Looking Back with Mathews, originally printed May 31, 1978

 

Alexander Graham Bell was about ready to try to communicate with his assistant, when he suddenly upset a battery, spilling the acid on his clothing. Impulsively he called out, “Mr. Watson, come here. I want you!” Those words have gone down in history as being the first telephone message, because Mr. Watson, who was in the next room, had heard the command through the receiver, and not through the wall. This happened in 1876, and so many people were working on similar projects at the time that even though Bell was granted a patent on the telephone, it was only after defending more than 600 separate law suits.

In a little while the marvelous gadget had caught on with the people, and every city and many a rural neighborhood had its own private telephone system. In a way this was good. In another, it was bad. Good, because everything has to start somewhere, and bad because with all of the private systems, it was sometimes difficult to affect mergers. This caused overlaps of systems, and made long distance calling slow in coming about. By 1880 there were 148 telephone companies operating in the country. Some even carried the names of individuals, such as one in Wythe County called the “Bob Pierce Line.”

In 1902 a schoolmasters’ debate was held at a law office in Bland. The subject of debate was: “The World Has Passed its Zenith.” George Penley, a scholar in his day, argued the negative side, and in the course of the debate he made this statement, “I have been told that there is a contraption hanging in there on the wall that you can talk all the way to Wytheville on. I predict that someday men will be talking all the way around the world without the use of connecting wires.” He lost the debate, pointing out once more the fact that a prophet has no honor in his own little town of Bland. In one of the larger mutual companies in the Bland area there were 150 subscribers. Each paid 18 dollars for a telephone and $1.50 to the operator (who incidentally ended up knowing everybody’s business, because each call had to go through the operator).

There were specific instructions on the use of the new-fangled instrument that read something like this: “To call give the crank of the bell a quick steady turn. Place the receiving end tightly against your ear. The exchange will answer you by saying ‘Number?’ Give the exchange the number of the subscriber you want, and he will answer, ‘Hello, Who wants John Doe.’”

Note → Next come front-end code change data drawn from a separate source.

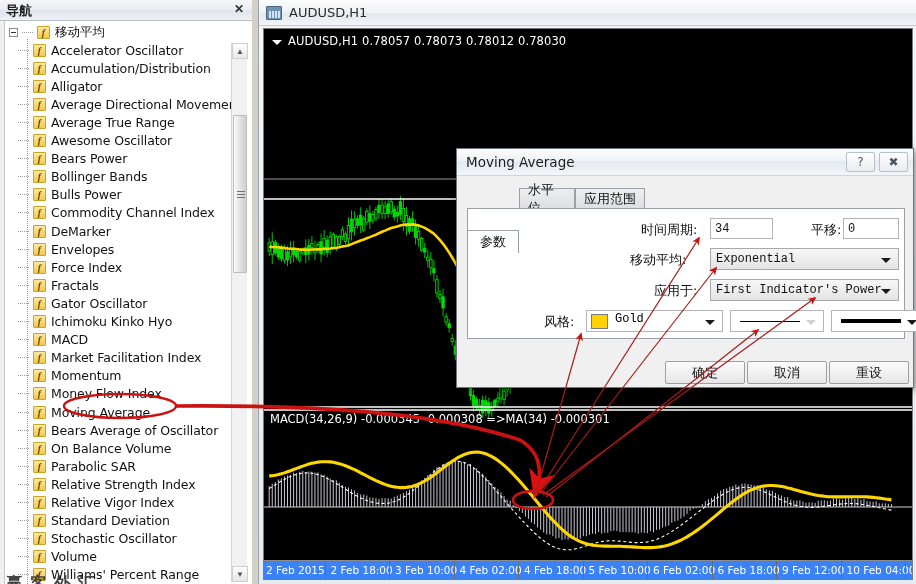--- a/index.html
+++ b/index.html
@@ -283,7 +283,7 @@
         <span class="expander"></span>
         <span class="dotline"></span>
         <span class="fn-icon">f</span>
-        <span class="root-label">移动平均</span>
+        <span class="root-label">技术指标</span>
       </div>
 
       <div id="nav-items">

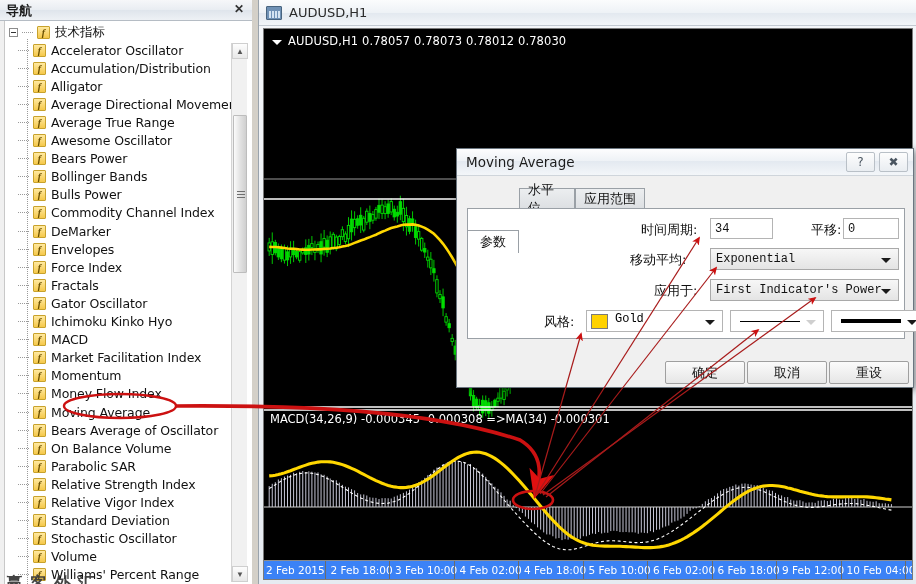--- a/index.html
+++ b/index.html
@@ -1142,7 +1142,7 @@
       <div id="tabpanel">
 
         <div class="row-label" style="left:173px; top:12px;">时间周期:</div>
-        <div class="tbox" style="left:242px; top:9px; width:63px;">34</div>
+        <div class="tbox" style="left:242px; top:24px; width:63px;">34</div>
 
         <div class="row-label" style="left:343px; top:12px;">平移:</div>
         <div class="tbox" style="left:375px; top:9px; width:56px;">0</div>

One of the pioneers in the development of America’s telephone industry was a Pulaski man by the name of Beauregard Laughon. The first name he evidently did not care for, because his name always appeared in written documents as B. Laughon. After initiating the first system in Pulaski, and serving as president, he remained as an officer after several mergers, becoming General Manager of The Virginia and Tennessee Telephone Company. When its offices were moved from Pulaski to a fine modern building in Roanoke, Mr. Laughon chose to keep his residence in Pulaski, continuing on as treasurer of the company.